INVESTIGADORES
GOMEZ Gabriela Elena
congresos y reuniones científicas
Título:
Studying interfaces in protein-protein complexes with a photochemical probe.
Autor/es:
GÓMEZ G.E; CAUERHFF A; CRAIG P.O; GOLDBAUM F.A; DELFINO J.M
Lugar:
San Carlos de Bariloche, Río Negro, Argentina
Reunión:
Congreso; Bariloche Protein Symposium, XXXIX Reunión Anual de la Sociedad Argentina de Investigación Bioquímica y Biología Molecular (SAIB), XXXII Reunión Anual de la Sociedad Argentina de Biofísica (SAB).; 2003
Resumen:
studying interfaces in protein-protein complexes with A photochemical probe Gómez G.E.1, Cauerhff A.A.2, Craig P.O.1, Goldbaum F.A.2, Delfino J.M.1 IQUIFIB (Universidad de Buenos Aires-CONICET). 2Instituto Leloir.
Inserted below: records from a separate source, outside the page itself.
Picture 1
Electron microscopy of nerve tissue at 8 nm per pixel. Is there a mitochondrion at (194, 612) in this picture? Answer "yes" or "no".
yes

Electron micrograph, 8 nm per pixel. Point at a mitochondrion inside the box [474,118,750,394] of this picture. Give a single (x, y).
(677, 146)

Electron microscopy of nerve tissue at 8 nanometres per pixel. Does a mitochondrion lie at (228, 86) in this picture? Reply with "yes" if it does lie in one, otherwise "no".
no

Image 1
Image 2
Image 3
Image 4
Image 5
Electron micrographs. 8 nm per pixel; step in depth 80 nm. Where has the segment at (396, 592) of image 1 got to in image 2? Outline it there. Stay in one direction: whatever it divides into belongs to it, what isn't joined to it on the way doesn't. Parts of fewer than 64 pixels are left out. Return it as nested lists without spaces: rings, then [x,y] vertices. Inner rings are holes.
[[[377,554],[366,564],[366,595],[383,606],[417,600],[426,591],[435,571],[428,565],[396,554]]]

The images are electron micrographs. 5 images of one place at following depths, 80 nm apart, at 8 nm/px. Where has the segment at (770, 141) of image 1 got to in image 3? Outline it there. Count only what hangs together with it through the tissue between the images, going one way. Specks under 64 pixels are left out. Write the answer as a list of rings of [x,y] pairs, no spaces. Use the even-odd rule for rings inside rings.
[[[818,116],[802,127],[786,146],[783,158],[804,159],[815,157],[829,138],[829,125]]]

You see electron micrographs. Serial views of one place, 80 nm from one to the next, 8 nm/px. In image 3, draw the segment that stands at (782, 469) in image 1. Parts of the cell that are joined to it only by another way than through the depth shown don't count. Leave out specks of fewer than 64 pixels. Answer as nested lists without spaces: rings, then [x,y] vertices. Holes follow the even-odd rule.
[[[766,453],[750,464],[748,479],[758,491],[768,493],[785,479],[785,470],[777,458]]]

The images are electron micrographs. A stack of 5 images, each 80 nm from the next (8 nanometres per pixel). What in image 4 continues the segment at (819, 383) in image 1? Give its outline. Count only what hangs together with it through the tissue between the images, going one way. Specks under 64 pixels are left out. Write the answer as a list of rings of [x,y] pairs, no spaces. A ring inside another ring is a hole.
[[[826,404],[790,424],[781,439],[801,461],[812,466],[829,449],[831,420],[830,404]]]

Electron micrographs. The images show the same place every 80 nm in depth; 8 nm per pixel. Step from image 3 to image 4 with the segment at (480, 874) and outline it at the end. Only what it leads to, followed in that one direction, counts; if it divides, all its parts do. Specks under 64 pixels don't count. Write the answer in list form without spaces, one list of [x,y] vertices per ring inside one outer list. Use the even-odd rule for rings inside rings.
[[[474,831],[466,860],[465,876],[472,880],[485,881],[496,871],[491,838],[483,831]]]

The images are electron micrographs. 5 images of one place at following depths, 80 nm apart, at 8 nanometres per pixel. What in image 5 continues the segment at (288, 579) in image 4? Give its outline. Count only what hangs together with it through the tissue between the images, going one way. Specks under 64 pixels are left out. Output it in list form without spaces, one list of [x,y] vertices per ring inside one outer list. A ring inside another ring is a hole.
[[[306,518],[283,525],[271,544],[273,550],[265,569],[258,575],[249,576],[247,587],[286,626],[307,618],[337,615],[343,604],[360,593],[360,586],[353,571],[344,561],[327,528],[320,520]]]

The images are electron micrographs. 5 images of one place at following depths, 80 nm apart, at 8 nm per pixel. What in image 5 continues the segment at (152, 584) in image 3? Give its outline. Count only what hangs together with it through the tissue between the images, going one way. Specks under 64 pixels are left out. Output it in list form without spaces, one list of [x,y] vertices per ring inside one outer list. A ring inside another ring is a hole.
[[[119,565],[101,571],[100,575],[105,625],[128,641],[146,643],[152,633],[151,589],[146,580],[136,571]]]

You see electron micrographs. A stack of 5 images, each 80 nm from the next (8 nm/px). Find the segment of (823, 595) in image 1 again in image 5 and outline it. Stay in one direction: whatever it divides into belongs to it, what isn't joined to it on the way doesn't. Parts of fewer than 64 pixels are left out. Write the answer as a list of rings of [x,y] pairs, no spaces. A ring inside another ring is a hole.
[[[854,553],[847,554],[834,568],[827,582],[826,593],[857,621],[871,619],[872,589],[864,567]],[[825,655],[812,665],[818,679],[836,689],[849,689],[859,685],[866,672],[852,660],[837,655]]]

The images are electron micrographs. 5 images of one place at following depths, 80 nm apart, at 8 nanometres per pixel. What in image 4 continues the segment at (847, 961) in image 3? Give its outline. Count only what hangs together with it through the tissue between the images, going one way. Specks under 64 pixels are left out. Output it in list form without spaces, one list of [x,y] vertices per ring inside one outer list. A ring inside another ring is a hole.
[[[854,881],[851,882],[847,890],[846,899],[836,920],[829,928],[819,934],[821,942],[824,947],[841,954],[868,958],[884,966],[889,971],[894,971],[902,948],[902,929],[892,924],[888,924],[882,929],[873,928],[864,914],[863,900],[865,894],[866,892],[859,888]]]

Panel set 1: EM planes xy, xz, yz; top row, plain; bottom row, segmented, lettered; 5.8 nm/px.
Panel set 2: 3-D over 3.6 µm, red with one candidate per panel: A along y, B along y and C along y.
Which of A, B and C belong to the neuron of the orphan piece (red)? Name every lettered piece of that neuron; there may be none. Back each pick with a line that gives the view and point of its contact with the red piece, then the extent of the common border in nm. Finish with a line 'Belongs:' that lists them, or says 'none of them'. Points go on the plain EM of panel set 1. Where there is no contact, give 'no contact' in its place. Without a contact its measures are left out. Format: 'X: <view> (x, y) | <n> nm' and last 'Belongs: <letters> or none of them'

E-mail: ggomez@qb.ffyb.uba.ar The importance of interactions between proteins in biology has made the molecular recognition process an area of considerable interest. A consequence of complex formation is a reduction in the solvent accessible surface area (SASA). Our approach is based on a general photochemical modification of the polypeptide chain, useful for addressing changes in SASA occurring upon protein interaction. 3H-diazirine (3H-DZN) is a photoreactive gas similar in size to water. By irradiation at l>300nm 3H-DZN generates methylene carbene ([3H]:CH2), which reacts with its immediate molecular cage, inserting even into C-H bonds. As a model system we used this reagent to probe the complex formed by HEL (hen egg white lysozyme) and the monoclonal antibody IgG1D1.3. HEL was labeled free or complexed with IgG1D1.3 yielding 2.76 and 2.32 mmol CH2/ mol protein at 1mM DZN, respectively. This agrees with the observed decrement in SASA occurring because of complex formation. Tryptic digests derived from labeled HEL -free or complexed - were separated by size exclusion chromatography and RP-HPLC. The measurement of radioactivity and the identification of each isolated peptide showed that those implicated in the area of interaction had the highest differential labeling (H15GLDNYR21; G117TDVQAWIR125; G22YSLGNWVCAAK33). Thus, ¢protein footprinting¢ with DZN emerges as a feasible methodology useful for mapping contact regions of protein domains involved in macromolecular assemblies.